I'm starting to believe that my local Lowes store is really a garden railroad supplier! Here is what I picked up today:










It is called the Garden Treasures School House Birdfeeder; Item #: 237349; Model #: 9094; Price $15.98. Here is the link to the item on the Lowes web site link to item

It is easy to disassemble if you want to remove the bottom tray. It is plastic and comes with a three year guarantee against defects and UV/sunlight fading. It has an extremely small footprint. Although it is designed to look like a schoolhouse, it could be easily modified into other types of structures. It has a door at the front and rear, and a window on each side. The windows are glazed with clear acrylic, so the interior could be detailed and/or lighted if desired. There is good wood texture detail in the shingles and clapboard siding that could be easily highlighted with thin washes of acrylic paint. The structure has down spouts and a couple of cast details on the front and rear including a flower pot and a broom. The bell tower is removable. Approximate dimensions are as follows:
Base: 9 1/2" deep by 10 1/4 " wide
Height: 13 1/2" to top of bell tower; 10" to peak of roof (subtract 1" if base is removed)
Doors: 4" high x 1 3/4" wide
Windows: 3" high x 2" wide


----------



## Mik (Jan 2, 2008)

Very Cool... I've also looked at their Antebellum style Purple Martin house several times, but haven't decided to make the plunge (yet)


----------



## Paulus (May 31, 2008)

Very nice find indeed!


----------



## takevin (Apr 25, 2010)

Got that and the church last weekend. Starting modding those next week. Picked up a bell for the schoolhouse. They also make a bar, two houses, and log cabin.


----------



## Dan Pierce (Jan 2, 2008)

I got the houses in 3 different colors. Log cabin is real nice as it is twice as long as the school house. 

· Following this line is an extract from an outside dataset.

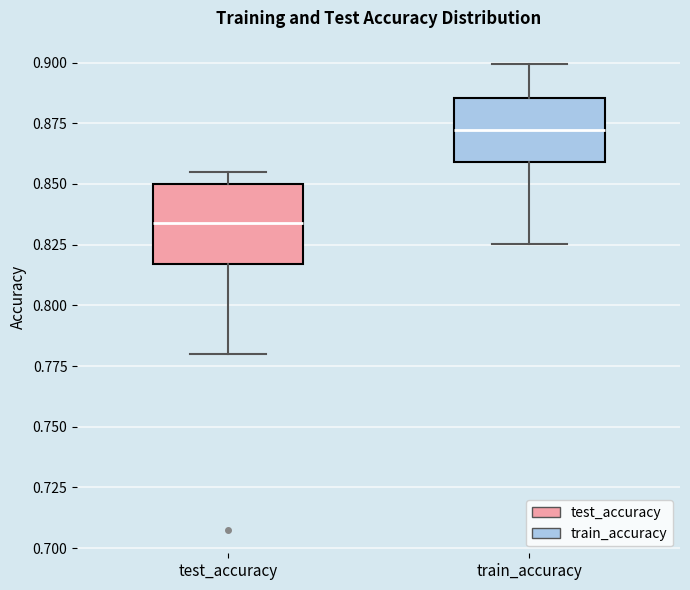

Reading left to right, read every box against the y-axis: the position of its median line, the range the box covers, and the ends of its whiskers. The values are not printed on the chart, so give them approximately, as read against the axis.

test_accuracy: median 0.835, box 0.815 to 0.850, whiskers 0.780 to 0.855
train_accuracy: median 0.870, box 0.860 to 0.885, whiskers 0.825 to 0.900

I have 8 of these around my layout and the colors stand up in the New England weather and these were left out year round. 

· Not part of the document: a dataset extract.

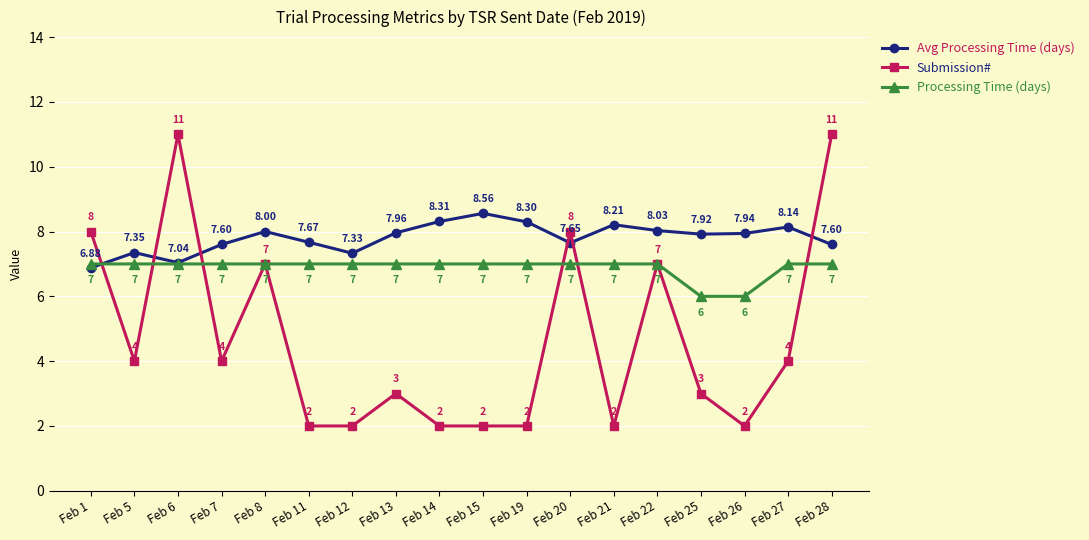

The Submission# series shows 3.1 at Feb 14. True or false?

False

Houses came in red, white and purple.


----------



## takevin (Apr 25, 2010)

and blue  

meant to say barn, not bar lol


----------



## Spule 4 (Jan 2, 2008)

Tractor Supply have the same too.


----------



## pimanjc (Jan 2, 2008)

There is also a nice white church in this series. On these buildings, I saw off the bottom edges of the front and back, so the ends are the same length as the sides. Acrylic latex paint does not stick to these buildings very well over time outdoors. If you have plans to light the biulding, it is best to spray a coat of black on the inside to prevent the light from shining through the walls [although that seems OK on the chruch]. 










JimC.


----------



## takevin (Apr 25, 2010)

acrylic latex paint is fine as long as you scuff the walls, then paint it, and do a clear coat over it, your fine.


----------



## Mik (Jan 2, 2008)

Posted By takevin on 21 Aug 2010 07:05 AM 
meant to say barn, not bar lol 


But,but, but... I WANTED a bar."....a kind of a ******* looking joint called the Dew Drop Inn..." (Charlie Daniels Uneasy Rider)


----------



## takevin (Apr 25, 2010)

prefer a saloon lol sounds nicer...


----------